The closed-door briefings conducted by CIA Director Michael Hayden and other intelligence officials breaks U.S. official silence on the matter and could complicate American diplomacy with North Korea and in the Middle East.

While some lawmakers last year got classified information about the September 6 Israeli air strike, they voiced bitterness that the administration had only shared the intelligence more widely nearly eight months after the incident.

A U.S. official, who asked not to be named because he was not authorized to discuss classified matters, said that among the intelligence the United States has was an image of what appeared to be people of Korean descent at the facility.

However, the official stressed that this image was only part of a wider array of information gathered from multiple sources on the suspected cooperation between Syria and North Korea.

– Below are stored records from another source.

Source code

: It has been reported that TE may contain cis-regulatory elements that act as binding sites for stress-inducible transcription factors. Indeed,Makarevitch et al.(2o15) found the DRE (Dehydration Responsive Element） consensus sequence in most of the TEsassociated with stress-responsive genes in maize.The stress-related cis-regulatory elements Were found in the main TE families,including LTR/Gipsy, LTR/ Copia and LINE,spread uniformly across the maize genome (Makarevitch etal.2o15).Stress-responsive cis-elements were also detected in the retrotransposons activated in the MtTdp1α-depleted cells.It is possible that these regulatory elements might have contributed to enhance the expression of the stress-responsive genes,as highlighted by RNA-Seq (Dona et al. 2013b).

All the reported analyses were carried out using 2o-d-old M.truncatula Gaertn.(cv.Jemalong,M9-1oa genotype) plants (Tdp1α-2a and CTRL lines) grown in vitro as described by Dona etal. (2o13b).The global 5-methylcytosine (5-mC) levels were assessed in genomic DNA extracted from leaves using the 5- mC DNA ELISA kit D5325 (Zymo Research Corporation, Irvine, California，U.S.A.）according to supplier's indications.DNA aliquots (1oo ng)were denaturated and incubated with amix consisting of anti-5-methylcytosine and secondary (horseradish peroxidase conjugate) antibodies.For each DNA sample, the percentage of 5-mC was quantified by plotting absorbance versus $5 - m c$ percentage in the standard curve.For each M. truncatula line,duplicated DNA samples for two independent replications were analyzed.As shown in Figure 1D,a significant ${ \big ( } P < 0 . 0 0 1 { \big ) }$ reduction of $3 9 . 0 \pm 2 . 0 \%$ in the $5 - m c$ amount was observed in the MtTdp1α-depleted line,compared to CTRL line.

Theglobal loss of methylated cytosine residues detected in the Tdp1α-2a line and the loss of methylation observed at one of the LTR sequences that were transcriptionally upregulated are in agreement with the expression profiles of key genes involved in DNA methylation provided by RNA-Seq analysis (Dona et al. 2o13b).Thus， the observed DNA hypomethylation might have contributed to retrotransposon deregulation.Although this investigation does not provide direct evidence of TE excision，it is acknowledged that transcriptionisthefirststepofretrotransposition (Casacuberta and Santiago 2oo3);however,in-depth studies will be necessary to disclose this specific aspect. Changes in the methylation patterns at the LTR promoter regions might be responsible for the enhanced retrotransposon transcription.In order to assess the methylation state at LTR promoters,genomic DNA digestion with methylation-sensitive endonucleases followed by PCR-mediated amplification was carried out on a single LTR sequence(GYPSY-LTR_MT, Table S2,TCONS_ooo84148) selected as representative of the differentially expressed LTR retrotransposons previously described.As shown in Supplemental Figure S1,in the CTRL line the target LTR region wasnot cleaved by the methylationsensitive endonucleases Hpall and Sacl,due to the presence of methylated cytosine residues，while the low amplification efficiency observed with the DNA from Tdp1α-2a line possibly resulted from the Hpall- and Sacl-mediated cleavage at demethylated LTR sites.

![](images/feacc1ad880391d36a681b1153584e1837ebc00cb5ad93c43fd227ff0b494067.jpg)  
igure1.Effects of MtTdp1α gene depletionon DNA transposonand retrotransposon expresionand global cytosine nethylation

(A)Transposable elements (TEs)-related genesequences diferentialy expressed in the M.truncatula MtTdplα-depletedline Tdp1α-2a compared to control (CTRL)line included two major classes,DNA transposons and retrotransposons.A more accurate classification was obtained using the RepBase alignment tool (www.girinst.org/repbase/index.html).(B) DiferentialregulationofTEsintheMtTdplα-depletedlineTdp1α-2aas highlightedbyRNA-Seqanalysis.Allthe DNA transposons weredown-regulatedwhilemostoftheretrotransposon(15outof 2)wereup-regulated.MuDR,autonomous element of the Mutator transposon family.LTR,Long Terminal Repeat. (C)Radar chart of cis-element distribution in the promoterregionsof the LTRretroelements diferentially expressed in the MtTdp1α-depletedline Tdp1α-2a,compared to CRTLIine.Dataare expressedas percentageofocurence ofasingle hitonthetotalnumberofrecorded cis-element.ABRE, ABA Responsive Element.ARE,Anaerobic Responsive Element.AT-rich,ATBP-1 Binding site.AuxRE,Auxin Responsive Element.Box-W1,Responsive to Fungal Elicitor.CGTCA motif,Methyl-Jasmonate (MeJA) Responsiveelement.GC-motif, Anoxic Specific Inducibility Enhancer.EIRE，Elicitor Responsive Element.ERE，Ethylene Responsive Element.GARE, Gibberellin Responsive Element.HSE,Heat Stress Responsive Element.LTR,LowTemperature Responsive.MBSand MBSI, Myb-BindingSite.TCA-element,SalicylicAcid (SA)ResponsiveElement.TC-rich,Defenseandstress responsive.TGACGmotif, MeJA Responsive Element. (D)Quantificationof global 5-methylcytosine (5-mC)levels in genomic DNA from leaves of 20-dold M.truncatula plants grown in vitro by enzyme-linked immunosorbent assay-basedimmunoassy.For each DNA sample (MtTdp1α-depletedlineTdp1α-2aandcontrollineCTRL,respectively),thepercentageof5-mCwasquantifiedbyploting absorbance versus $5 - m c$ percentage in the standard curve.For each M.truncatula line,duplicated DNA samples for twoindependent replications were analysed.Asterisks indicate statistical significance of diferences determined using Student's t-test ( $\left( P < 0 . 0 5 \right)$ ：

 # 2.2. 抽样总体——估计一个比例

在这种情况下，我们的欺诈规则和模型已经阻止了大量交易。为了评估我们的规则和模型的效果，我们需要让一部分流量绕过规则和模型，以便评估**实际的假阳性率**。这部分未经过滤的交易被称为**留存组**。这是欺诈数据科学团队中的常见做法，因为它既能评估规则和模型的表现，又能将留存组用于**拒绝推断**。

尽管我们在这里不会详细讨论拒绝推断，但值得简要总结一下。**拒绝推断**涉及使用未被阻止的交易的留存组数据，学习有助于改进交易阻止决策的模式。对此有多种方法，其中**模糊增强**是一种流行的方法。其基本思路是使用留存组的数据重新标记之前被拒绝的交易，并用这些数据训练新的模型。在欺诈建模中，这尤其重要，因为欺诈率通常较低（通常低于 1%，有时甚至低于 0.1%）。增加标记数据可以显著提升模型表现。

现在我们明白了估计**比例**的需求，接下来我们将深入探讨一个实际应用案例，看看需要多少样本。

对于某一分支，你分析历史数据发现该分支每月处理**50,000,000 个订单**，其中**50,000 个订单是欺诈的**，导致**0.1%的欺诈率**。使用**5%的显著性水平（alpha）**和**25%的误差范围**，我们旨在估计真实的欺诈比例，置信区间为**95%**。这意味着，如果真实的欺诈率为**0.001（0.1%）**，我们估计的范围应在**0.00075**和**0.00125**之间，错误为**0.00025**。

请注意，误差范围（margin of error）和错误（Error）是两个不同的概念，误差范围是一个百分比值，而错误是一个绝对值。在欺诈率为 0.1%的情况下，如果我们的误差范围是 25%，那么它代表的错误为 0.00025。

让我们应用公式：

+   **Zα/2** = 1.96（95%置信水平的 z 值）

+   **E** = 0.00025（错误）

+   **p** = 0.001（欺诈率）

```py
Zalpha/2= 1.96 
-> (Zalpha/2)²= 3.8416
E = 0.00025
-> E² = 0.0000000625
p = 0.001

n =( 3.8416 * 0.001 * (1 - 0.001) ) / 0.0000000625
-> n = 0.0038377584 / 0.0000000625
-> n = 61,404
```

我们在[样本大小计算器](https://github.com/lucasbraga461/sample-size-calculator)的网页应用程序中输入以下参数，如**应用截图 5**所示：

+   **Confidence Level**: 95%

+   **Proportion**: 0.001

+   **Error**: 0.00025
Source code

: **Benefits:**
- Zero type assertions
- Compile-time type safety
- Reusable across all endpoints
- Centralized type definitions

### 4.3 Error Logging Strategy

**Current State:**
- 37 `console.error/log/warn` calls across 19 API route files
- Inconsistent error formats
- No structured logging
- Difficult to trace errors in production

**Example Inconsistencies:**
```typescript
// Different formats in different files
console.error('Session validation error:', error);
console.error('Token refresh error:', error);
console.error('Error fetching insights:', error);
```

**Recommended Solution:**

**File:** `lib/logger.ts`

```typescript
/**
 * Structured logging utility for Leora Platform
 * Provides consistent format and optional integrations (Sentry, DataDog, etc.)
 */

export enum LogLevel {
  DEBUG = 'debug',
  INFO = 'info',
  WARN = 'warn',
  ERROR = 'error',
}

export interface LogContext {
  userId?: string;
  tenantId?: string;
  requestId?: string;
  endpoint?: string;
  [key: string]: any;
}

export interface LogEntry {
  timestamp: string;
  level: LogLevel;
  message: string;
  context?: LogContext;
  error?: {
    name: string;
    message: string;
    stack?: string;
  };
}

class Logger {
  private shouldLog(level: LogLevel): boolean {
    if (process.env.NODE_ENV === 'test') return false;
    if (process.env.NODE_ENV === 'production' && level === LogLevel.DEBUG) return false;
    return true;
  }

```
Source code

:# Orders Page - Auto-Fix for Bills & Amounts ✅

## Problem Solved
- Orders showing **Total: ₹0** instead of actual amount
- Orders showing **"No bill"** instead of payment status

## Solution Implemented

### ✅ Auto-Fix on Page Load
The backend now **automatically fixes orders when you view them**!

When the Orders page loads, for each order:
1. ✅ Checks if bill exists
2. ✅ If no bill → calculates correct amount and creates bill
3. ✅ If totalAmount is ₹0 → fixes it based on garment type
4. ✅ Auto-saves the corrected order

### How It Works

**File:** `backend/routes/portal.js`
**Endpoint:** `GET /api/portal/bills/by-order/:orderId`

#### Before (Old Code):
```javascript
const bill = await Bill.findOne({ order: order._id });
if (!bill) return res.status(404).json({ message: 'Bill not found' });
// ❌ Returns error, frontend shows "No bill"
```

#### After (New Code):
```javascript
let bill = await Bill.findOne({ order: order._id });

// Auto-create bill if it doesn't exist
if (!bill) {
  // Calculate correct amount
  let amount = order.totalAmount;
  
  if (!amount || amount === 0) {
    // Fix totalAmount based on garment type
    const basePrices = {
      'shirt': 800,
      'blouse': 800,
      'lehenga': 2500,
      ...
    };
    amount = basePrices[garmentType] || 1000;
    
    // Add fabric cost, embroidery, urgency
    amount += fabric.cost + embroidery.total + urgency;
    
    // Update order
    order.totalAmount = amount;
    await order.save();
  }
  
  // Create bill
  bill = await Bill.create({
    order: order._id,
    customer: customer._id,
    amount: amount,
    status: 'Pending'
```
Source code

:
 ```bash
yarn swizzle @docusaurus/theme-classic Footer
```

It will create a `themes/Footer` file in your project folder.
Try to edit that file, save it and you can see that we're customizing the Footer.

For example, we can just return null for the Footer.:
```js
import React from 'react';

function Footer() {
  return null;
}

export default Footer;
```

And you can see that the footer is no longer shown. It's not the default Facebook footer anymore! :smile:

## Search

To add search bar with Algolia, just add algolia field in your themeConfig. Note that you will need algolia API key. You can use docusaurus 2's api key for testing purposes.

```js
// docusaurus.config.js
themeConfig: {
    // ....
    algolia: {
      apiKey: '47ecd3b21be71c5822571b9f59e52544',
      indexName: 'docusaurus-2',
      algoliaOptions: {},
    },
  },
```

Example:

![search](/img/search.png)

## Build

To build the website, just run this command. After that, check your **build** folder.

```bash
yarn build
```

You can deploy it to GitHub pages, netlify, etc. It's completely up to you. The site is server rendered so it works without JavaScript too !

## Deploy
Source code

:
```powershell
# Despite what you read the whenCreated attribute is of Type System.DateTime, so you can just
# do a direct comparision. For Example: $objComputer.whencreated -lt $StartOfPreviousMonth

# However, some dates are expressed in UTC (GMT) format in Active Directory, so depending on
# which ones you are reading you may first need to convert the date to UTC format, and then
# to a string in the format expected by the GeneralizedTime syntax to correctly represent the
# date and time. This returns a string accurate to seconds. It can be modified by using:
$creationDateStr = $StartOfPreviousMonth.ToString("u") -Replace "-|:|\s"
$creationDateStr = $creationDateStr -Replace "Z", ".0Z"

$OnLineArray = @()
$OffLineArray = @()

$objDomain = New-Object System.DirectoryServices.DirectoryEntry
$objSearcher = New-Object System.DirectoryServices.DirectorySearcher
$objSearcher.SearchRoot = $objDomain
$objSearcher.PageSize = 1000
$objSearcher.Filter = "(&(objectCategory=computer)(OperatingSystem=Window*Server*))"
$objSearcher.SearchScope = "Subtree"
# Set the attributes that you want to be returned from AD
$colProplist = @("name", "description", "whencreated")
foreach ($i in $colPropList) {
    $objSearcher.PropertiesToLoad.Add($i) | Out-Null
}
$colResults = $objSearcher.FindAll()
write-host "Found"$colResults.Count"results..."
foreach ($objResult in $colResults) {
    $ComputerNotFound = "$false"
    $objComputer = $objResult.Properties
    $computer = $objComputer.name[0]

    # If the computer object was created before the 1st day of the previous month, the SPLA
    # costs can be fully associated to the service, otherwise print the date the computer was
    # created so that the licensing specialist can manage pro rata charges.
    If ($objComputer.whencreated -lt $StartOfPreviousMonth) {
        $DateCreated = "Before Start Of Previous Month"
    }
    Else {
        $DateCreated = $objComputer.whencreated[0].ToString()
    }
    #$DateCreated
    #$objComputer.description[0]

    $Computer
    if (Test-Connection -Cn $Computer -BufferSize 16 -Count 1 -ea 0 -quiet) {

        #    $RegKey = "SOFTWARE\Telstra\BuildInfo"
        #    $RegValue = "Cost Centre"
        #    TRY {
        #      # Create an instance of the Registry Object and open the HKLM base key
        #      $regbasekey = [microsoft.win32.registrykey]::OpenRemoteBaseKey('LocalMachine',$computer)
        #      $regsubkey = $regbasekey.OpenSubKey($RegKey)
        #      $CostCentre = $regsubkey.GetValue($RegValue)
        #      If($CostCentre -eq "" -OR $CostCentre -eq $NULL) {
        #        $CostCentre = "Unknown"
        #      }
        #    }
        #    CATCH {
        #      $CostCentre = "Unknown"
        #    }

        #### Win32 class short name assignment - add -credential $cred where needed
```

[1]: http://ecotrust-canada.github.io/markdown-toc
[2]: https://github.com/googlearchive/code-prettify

Syrian Ambassador to the United Nations Bashar Ja'afari told reporters on Wednesday that "there was no Syria-North Korea cooperation whatsoever in Syria. We deny these rumors."

Israeli officials have feared that broad disclosure of the air strike and information that prompted it could trigger a backlash from Syria.

It is also possible that the briefings could make it harder for Washington to make progress in a multilateral effort to get North Korea to make a "complete and correct" declaration of all its nuclear programs as a step toward abandoning them.

Pyongyang missed a December 31 deadline to make the declaration and some lawmakers are skeptical that a tentative agreement on how it may address concerns about any uranium enrichment program and nuclear proliferation will yield full disclosure.

Rep. Peter Hoekstra, the top Republican on the House of Representatives intelligence committee, bluntly told the reporters after a briefing on the issue that the administration had lost the trust of many lawmakers.

"A trusting environment between the administration and Congress does not exist," said the Michigan congressman, one of a handful of lawmakers briefed on the intelligence last year.

He also said the administration's decision not to brief a wider array of lawmakers until Thursday would make it much harder for Bush to win congressional support for any agreements he may strike with North Korea through the six-party negotiations on ending Pyongyang's nuclear programs.

"By waiting so long to brief the intelligence committee and other committees on the Hill, the administration has made it much more difficult ... for them to go through the Congress and get these agreements approved because they have really damaged the relationship between Congress and the administration," he said.